▸ **Provided material**:

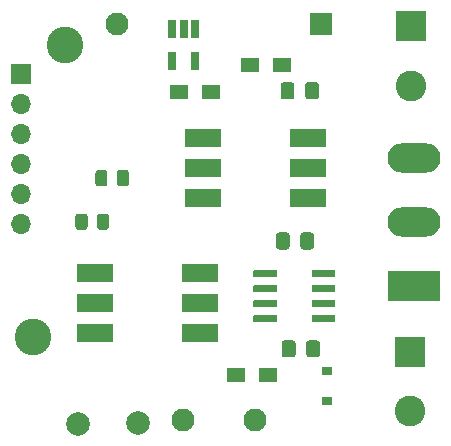
<source format=gbs>
G04 #@! TF.GenerationSoftware,KiCad,Pcbnew,5.1.7-a382d34a8~88~ubuntu18.04.1*
G04 #@! TF.CreationDate,2021-11-17T17:12:46+05:30*
G04 #@! TF.ProjectId,BackEnd_HeavyDevice_v5,4261636b-456e-4645-9f48-656176794465,rev?*
G04 #@! TF.SameCoordinates,Original*
G04 #@! TF.FileFunction,Soldermask,Bot*
G04 #@! TF.FilePolarity,Negative*
%FSLAX46Y46*%
G04 Gerber Fmt 4.6, Leading zero omitted, Abs format (unit mm)*
G04 Created by KiCad (PCBNEW 5.1.7-a382d34a8~88~ubuntu18.04.1) date 2021-11-17 17:12:46*
%MOMM*%
%LPD*%
G01*
G04 APERTURE LIST*
%ADD10C,3.100000*%
%ADD11R,1.950000X1.950000*%
%ADD12C,1.950000*%
%ADD13R,2.600000X2.600000*%
%ADD14C,2.600000*%
%ADD15R,4.500000X2.500000*%
%ADD16O,4.500000X2.500000*%
%ADD17C,2.000000*%
%ADD18R,0.900000X0.800000*%
%ADD19R,1.500000X1.300000*%
%ADD20R,3.100000X1.600000*%
%ADD21R,0.650000X1.560000*%
%ADD22R,1.700000X1.700000*%
%ADD23O,1.700000X1.700000*%
G04 APERTURE END LIST*
D10*
X114554000Y-126187200D03*
X117215920Y-101513640D03*
G36*
G01*
X136684000Y-104882000D02*
X136684000Y-105832000D01*
G75*
G02*
X136434000Y-106082000I-250000J0D01*
G01*
X135759000Y-106082000D01*
G75*
G02*
X135509000Y-105832000I0J250000D01*
G01*
X135509000Y-104882000D01*
G75*
G02*
X135759000Y-104632000I250000J0D01*
G01*
X136434000Y-104632000D01*
G75*
G02*
X136684000Y-104882000I0J-250000D01*
G01*
G37*
G36*
G01*
X138759000Y-104882000D02*
X138759000Y-105832000D01*
G75*
G02*
X138509000Y-106082000I-250000J0D01*
G01*
X137834000Y-106082000D01*
G75*
G02*
X137584000Y-105832000I0J250000D01*
G01*
X137584000Y-104882000D01*
G75*
G02*
X137834000Y-104632000I250000J0D01*
G01*
X138509000Y-104632000D01*
G75*
G02*
X138759000Y-104882000I0J-250000D01*
G01*
G37*
G36*
G01*
X136276000Y-117599000D02*
X136276000Y-118549000D01*
G75*
G02*
X136026000Y-118799000I-250000J0D01*
G01*
X135351000Y-118799000D01*
G75*
G02*
X135101000Y-118549000I0J250000D01*
G01*
X135101000Y-117599000D01*
G75*
G02*
X135351000Y-117349000I250000J0D01*
G01*
X136026000Y-117349000D01*
G75*
G02*
X136276000Y-117599000I0J-250000D01*
G01*
G37*
G36*
G01*
X138351000Y-117599000D02*
X138351000Y-118549000D01*
G75*
G02*
X138101000Y-118799000I-250000J0D01*
G01*
X137426000Y-118799000D01*
G75*
G02*
X137176000Y-118549000I0J250000D01*
G01*
X137176000Y-117599000D01*
G75*
G02*
X137426000Y-117349000I250000J0D01*
G01*
X138101000Y-117349000D01*
G75*
G02*
X138351000Y-117599000I0J-250000D01*
G01*
G37*
G36*
G01*
X136774000Y-126736000D02*
X136774000Y-127686000D01*
G75*
G02*
X136524000Y-127936000I-250000J0D01*
G01*
X135849000Y-127936000D01*
G75*
G02*
X135599000Y-127686000I0J250000D01*
G01*
X135599000Y-126736000D01*
G75*
G02*
X135849000Y-126486000I250000J0D01*
G01*
X136524000Y-126486000D01*
G75*
G02*
X136774000Y-126736000I0J-250000D01*
G01*
G37*
G36*
G01*
X138849000Y-126736000D02*
X138849000Y-127686000D01*
G75*
G02*
X138599000Y-127936000I-250000J0D01*
G01*
X137924000Y-127936000D01*
G75*
G02*
X137674000Y-127686000I0J250000D01*
G01*
X137674000Y-126736000D01*
G75*
G02*
X137924000Y-126486000I250000J0D01*
G01*
X138599000Y-126486000D01*
G75*
G02*
X138849000Y-126736000I0J-250000D01*
G01*
G37*
G36*
G01*
X138165000Y-124903000D02*
X138165000Y-124387000D01*
G75*
G02*
X138207000Y-124345000I42000J0D01*
G01*
X140093000Y-124345000D01*
G75*
G02*
X140135000Y-124387000I0J-42000D01*
G01*
X140135000Y-124903000D01*
G75*
G02*
X140093000Y-124945000I-42000J0D01*
G01*
X138207000Y-124945000D01*
G75*
G02*
X138165000Y-124903000I0J42000D01*
G01*
G37*
G36*
G01*
X138165000Y-123633000D02*
X138165000Y-123117000D01*
G75*
G02*
X138207000Y-123075000I42000J0D01*
G01*
X140093000Y-123075000D01*
G75*
G02*
X140135000Y-123117000I0J-42000D01*
G01*
X140135000Y-123633000D01*
G75*
G02*
X140093000Y-123675000I-42000J0D01*
G01*
X138207000Y-123675000D01*
G75*
G02*
X138165000Y-123633000I0J42000D01*
G01*
G37*
G36*
G01*
X138165000Y-122363000D02*
X138165000Y-121847000D01*
G75*
G02*
X138207000Y-121805000I42000J0D01*
G01*
X140093000Y-121805000D01*
G75*
G02*
X140135000Y-121847000I0J-42000D01*
G01*
X140135000Y-122363000D01*
G75*
G02*
X140093000Y-122405000I-42000J0D01*
G01*
X138207000Y-122405000D01*
G75*
G02*
X138165000Y-122363000I0J42000D01*
G01*
G37*
G36*
G01*
X138165000Y-121093000D02*
X138165000Y-120577000D01*
G75*
G02*
X138207000Y-120535000I42000J0D01*
G01*
X140093000Y-120535000D01*
G75*
G02*
X140135000Y-120577000I0J-42000D01*
G01*
X140135000Y-121093000D01*
G75*
G02*
X140093000Y-121135000I-42000J0D01*
G01*
X138207000Y-121135000D01*
G75*
G02*
X138165000Y-121093000I0J42000D01*
G01*
G37*
G36*
G01*
X133215000Y-121093000D02*
X133215000Y-120577000D01*
G75*
G02*
X133257000Y-120535000I42000J0D01*
G01*
X135143000Y-120535000D01*
G75*
G02*
X135185000Y-120577000I0J-42000D01*
G01*
X135185000Y-121093000D01*
G75*
G02*
X135143000Y-121135000I-42000J0D01*
G01*
X133257000Y-121135000D01*
G75*
G02*
X133215000Y-121093000I0J42000D01*
G01*
G37*
G36*
G01*
X133215000Y-122363000D02*
X133215000Y-121847000D01*
G75*
G02*
X133257000Y-121805000I42000J0D01*
G01*
X135143000Y-121805000D01*
G75*
G02*
X135185000Y-121847000I0J-42000D01*
G01*
X135185000Y-122363000D01*
G75*
G02*
X135143000Y-122405000I-42000J0D01*
G01*
X133257000Y-122405000D01*
G75*
G02*
X133215000Y-122363000I0J42000D01*
G01*
G37*
G36*
G01*
X133215000Y-123633000D02*
X133215000Y-123117000D01*
G75*
G02*
X133257000Y-123075000I42000J0D01*
G01*
X135143000Y-123075000D01*
G75*
G02*
X135185000Y-123117000I0J-42000D01*
G01*
X135185000Y-123633000D01*
G75*
G02*
X135143000Y-123675000I-42000J0D01*
G01*
X133257000Y-123675000D01*
G75*
G02*
X133215000Y-123633000I0J42000D01*
G01*
G37*
G36*
G01*
X133215000Y-124903000D02*
X133215000Y-124387000D01*
G75*
G02*
X133257000Y-124345000I42000J0D01*
G01*
X135143000Y-124345000D01*
G75*
G02*
X135185000Y-124387000I0J-42000D01*
G01*
X135185000Y-124903000D01*
G75*
G02*
X135143000Y-124945000I-42000J0D01*
G01*
X133257000Y-124945000D01*
G75*
G02*
X133215000Y-124903000I0J42000D01*
G01*
G37*
D11*
X138971000Y-99667000D03*
D12*
X127287000Y-133195000D03*
X121699000Y-99667000D03*
X133383000Y-133195000D03*
G36*
G01*
X119964000Y-116896001D02*
X119964000Y-115995999D01*
G75*
G02*
X120213999Y-115746000I249999J0D01*
G01*
X120739001Y-115746000D01*
G75*
G02*
X120989000Y-115995999I0J-249999D01*
G01*
X120989000Y-116896001D01*
G75*
G02*
X120739001Y-117146000I-249999J0D01*
G01*
X120213999Y-117146000D01*
G75*
G02*
X119964000Y-116896001I0J249999D01*
G01*
G37*
G36*
G01*
X118139000Y-116896001D02*
X118139000Y-115995999D01*
G75*
G02*
X118388999Y-115746000I249999J0D01*
G01*
X118914001Y-115746000D01*
G75*
G02*
X119164000Y-115995999I0J-249999D01*
G01*
X119164000Y-116896001D01*
G75*
G02*
X118914001Y-117146000I-249999J0D01*
G01*
X118388999Y-117146000D01*
G75*
G02*
X118139000Y-116896001I0J249999D01*
G01*
G37*
D13*
X146576000Y-99860100D03*
D14*
X146576000Y-104940100D03*
D13*
X146497000Y-127460000D03*
D14*
X146497000Y-132460000D03*
G36*
G01*
X121655000Y-113201001D02*
X121655000Y-112300999D01*
G75*
G02*
X121904999Y-112051000I249999J0D01*
G01*
X122430001Y-112051000D01*
G75*
G02*
X122680000Y-112300999I0J-249999D01*
G01*
X122680000Y-113201001D01*
G75*
G02*
X122430001Y-113451000I-249999J0D01*
G01*
X121904999Y-113451000D01*
G75*
G02*
X121655000Y-113201001I0J249999D01*
G01*
G37*
G36*
G01*
X119830000Y-113201001D02*
X119830000Y-112300999D01*
G75*
G02*
X120079999Y-112051000I249999J0D01*
G01*
X120605001Y-112051000D01*
G75*
G02*
X120855000Y-112300999I0J-249999D01*
G01*
X120855000Y-113201001D01*
G75*
G02*
X120605001Y-113451000I-249999J0D01*
G01*
X120079999Y-113451000D01*
G75*
G02*
X119830000Y-113201001I0J249999D01*
G01*
G37*
D15*
X146827000Y-121917000D03*
D16*
X146827000Y-116467000D03*
X146827000Y-111017000D03*
D17*
X118316000Y-133530000D03*
X123396000Y-133520000D03*
D18*
X139433000Y-131587000D03*
X139433000Y-129047000D03*
D19*
X135611000Y-103152000D03*
X132911000Y-103152000D03*
X126909000Y-105474000D03*
X129609000Y-105474000D03*
X131718000Y-129398000D03*
X134418000Y-129398000D03*
D20*
X128971000Y-114430000D03*
X137861000Y-109350000D03*
X128971000Y-111890000D03*
X137861000Y-111890000D03*
X128971000Y-109350000D03*
X137861000Y-114430000D03*
D21*
X126357000Y-102824000D03*
X128257000Y-102824000D03*
X128257000Y-100124000D03*
X127307000Y-100124000D03*
X126357000Y-100124000D03*
D20*
X128666000Y-125862000D03*
X119776000Y-120782000D03*
X128666000Y-123322000D03*
X119776000Y-123322000D03*
X128666000Y-120782000D03*
X119776000Y-125862000D03*
D22*
X113515000Y-103967000D03*
D23*
X113515000Y-106507000D03*
X113515000Y-109047000D03*
X113515000Y-111587000D03*
X113515000Y-114127000D03*
X113515000Y-116667000D03*
M02*

</source>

▸ **Task brief**: Whenever the string "APERTURE" occurs in a line of the entries above, copy that line.

▸ **Solution to this exercise**:
G04 APERTURE LIST*
G04 APERTURE END LIST*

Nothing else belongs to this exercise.